The school bus turns around where the road turns to dirt just past my farm. I slowed Jack down a bit. Poky followed behind about 30 yards. I could hear the bus. I stopped. Jack stopped and turned, started kicking. I danced around in the road, one shoe flying off, trying to stay out of his hooves, then dancing around on the gravel trying to get my shoe back. Without getting kicked.
I could hear the bus beep beep beep as it turned, then the noise fading out as the bus headed back up the road. I started Jack off again at a fast clip. I kept looking back to check on Poky. It was the longest walk ever. I was afraid to stop moving, afraid Jack would decide to act more like a donkey and dig his heels in. I had to do a steady pull as it was, holding on tightly, keeping the rope short. There’s no doubt about it–Jack is stronger than me if he wants to be. It was all me and the rope and Jack. There was no room in my head for anything else.
Meanwhile, inside the house, Morgan changed her clothes then looked out her window.
“And,” as she told me later,”THERE’S MY MOTHER WALKING A DONKEY DOWN THE ROAD.”
You’d think she’d have rushed out to help me.
I got to the gate, waited for Poky to catch up while Jack snorted around, irritated. At this point, I was pretty amazed that he’d let me walk him down the road. From now on, Jack is my main man. I need the donkeys to go soemwhere?

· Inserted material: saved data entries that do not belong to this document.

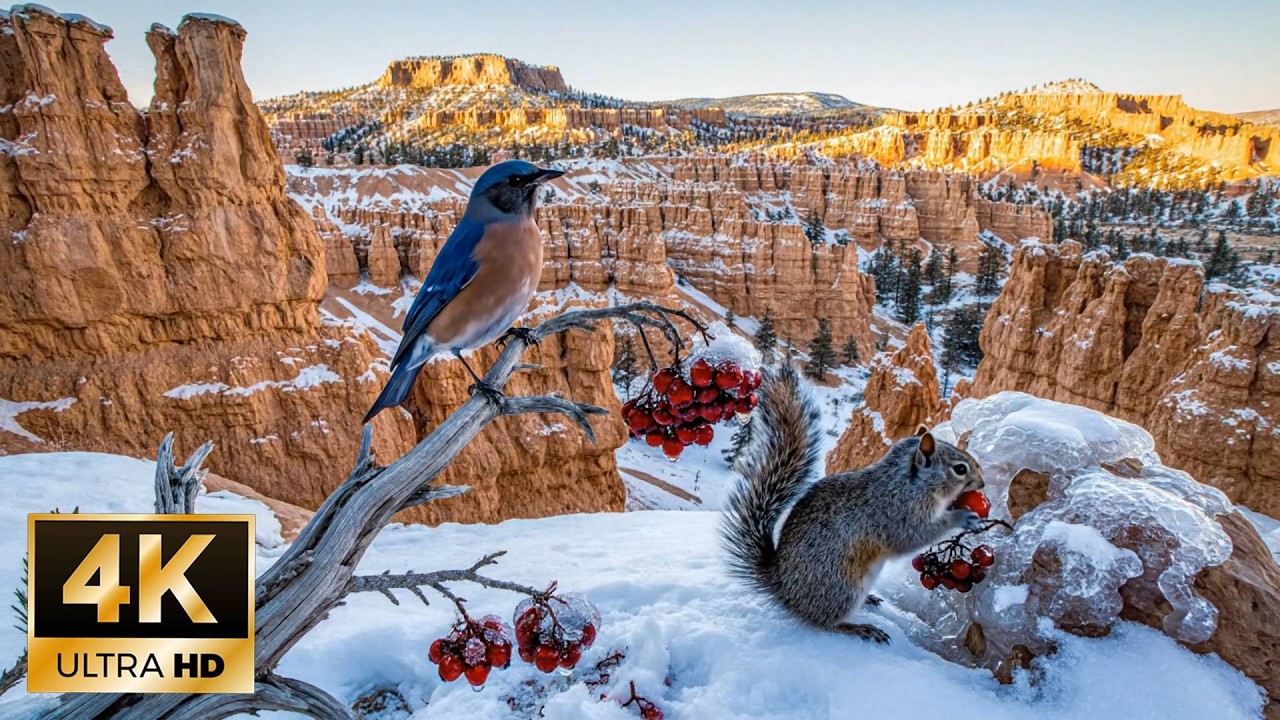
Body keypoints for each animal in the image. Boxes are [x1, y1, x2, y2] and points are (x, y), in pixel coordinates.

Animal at [721, 364, 985, 643]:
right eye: (960, 469)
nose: (982, 482)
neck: (908, 483)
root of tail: (783, 588)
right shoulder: (896, 512)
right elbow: (914, 536)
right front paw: (961, 517)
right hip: (843, 587)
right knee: (827, 622)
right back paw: (860, 627)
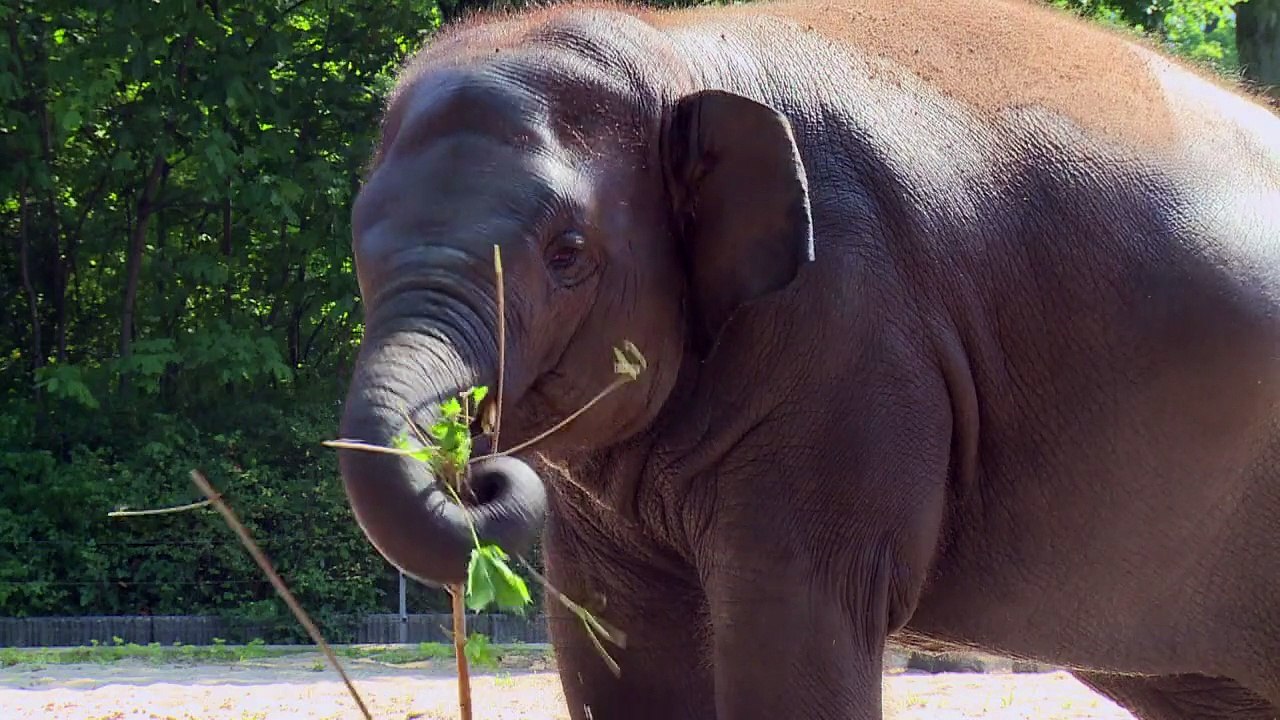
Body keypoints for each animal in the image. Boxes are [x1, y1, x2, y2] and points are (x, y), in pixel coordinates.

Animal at [333, 0, 1280, 718]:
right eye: (357, 246)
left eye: (567, 253)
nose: (474, 466)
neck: (673, 47)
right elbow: (619, 641)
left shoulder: (853, 344)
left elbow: (793, 627)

GET JACK. That Poky, she’s a pistol.
By this time, Morgan did show up at the gate and we got the donkeys on the right side of it and shut them in. Then I said the words any 16-year-old who is in drivers ed but has never gotten to touch the wheel of their mother’s car would like to hear: “Go get my car.”
My judgment was slightly impaired by the tiredness.
I headed off to find Buttercup, discovering her as far back in the upper pasture as she could be, innocently taking a nap under a tree, and Morgan drove the quarter-mile from the neighbor’s house with my car without calamity.
I put everyone in the barn yard (including Buttercup), baked my bread, somehow miraculously still made a pan of lasagna, and called the fencing man to come back to look at the horse field AND the upper pasture.
And went to bed. Still feeling as if I was pulling Jack down the road. Like my head was still there.
I’m sure relaxation is over-rated. But I’d sure like to try it sometime!